# 📅 Day 10: Decision Trees
Learn how to build and visualize a Decision Tree classifier on the Breast Cancer dataset.

## 🎯 Objective
- Understand the concept of Decision Trees
- Train a Decision Tree classifier
- Visualize the trained tree
- Experiment with hyperparameters

## 🌳 What is a Decision Tree?
A Decision Tree is a flow‑chart‑like structure where each internal node represents a decision on a feature, each branch represents an outcome of the decision, and each leaf node represents a class label.

### 🔑 Key Concepts
- **Splitting Criteria**: Gini Impurity (default) or Entropy/Information Gain
- **Overfitting**: Very deep trees may overfit; control with `max_depth`, pruning, etc.
- **Visualization**: Trees are easy to interpret once plotted.

## 📦 Step 1 – Load & Prepare Data

In [None]:
from sklearn.datasets import load_breast_cancer
from sklearn.model_selection import train_test_split
from sklearn.preprocessing import StandardScaler
import pandas as pd

# Load dataset
data = load_breast_cancer()
df = pd.DataFrame(data.data, columns=data.feature_names)
df['target'] = data.target

# Train‑test split
X = df.drop('target', axis=1)
y = df['target']
X_train, X_test, y_train, y_test = train_test_split(X, y, test_size=0.2, random_state=42, stratify=y)

# Feature scaling
scaler = StandardScaler()
X_train_scaled = scaler.fit_transform(X_train)
X_test_scaled  = scaler.transform(X_test)
df.head()

## 🤖 Step 2 – Train a Decision Tree Classifier

In [None]:
from sklearn.tree import DecisionTreeClassifier
from sklearn.metrics import accuracy_score, classification_report

tree_clf = DecisionTreeClassifier(max_depth=4, random_state=42)
tree_clf.fit(X_train_scaled, y_train)
y_pred = tree_clf.predict(X_test_scaled)

print('Accuracy:', accuracy_score(y_test, y_pred))
print(classification_report(y_test, y_pred, target_names=data.target_names))

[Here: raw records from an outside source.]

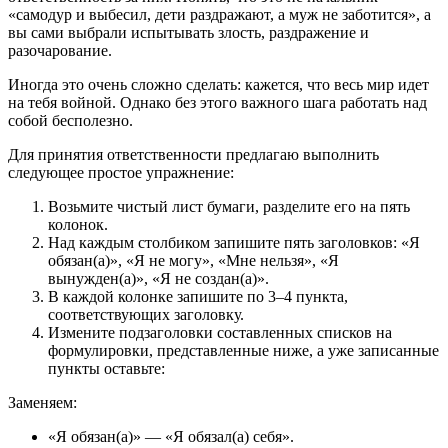
«самодур и выбесил, дети раздражают, а муж не заботится», а
вы сами выбрали испытывать злость, раздражение и
разочарование.
Иногда это очень сложно сделать: кажется, что весь мир идет
на тебя войной. Однако без этого важного шага работать над
собой бесполезно.
Для принятия ответственности предлагаю выполнить
следующее простое упражнение:
Возьмите чистый лист бумаги, разделите его на пять
колонок.
Над каждым столбиком запишите пять заголовков: «Я
обязан(а)», «Я не могу», «Мне нельзя», «Я
вынужден(а)», «Я не создан(а)».
В каждой колонке запишите по 3–4 пункта,
соответствующих заголовку.
Измените подзаголовки составленных списков на
формулировки, представленные ниже, а уже записанные
пункты оставьте:
Заменяем:
«Я обязан(а)» — «Я обязал(а) себя».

## 🖼 Step 3 – Visualize the Decision Tree

In [None]:
from sklearn.tree import plot_tree
import matplotlib.pyplot as plt

plt.figure(figsize=(20, 10))
plot_tree(tree_clf, filled=True, feature_names=data.feature_names, class_names=data.target_names)
plt.show()

## 🔄 Step 4 – Experiment with Hyperparameters

In [None]:
# Try a shallower tree
shallow_tree = DecisionTreeClassifier(max_depth=2, criterion='entropy', random_state=42)
shallow_tree.fit(X_train_scaled, y_train)
shallow_pred = shallow_tree.predict(X_test_scaled)
print('Shallow Tree Accuracy:', accuracy_score(y_test, shallow_pred))

## ✅ Summary
- Decision Trees split data based on feature thresholds.
- Control depth & criteria to manage bias‑variance trade‑off.
- Trees are highly interpretable and form the basis for ensemble methods like Random Forests.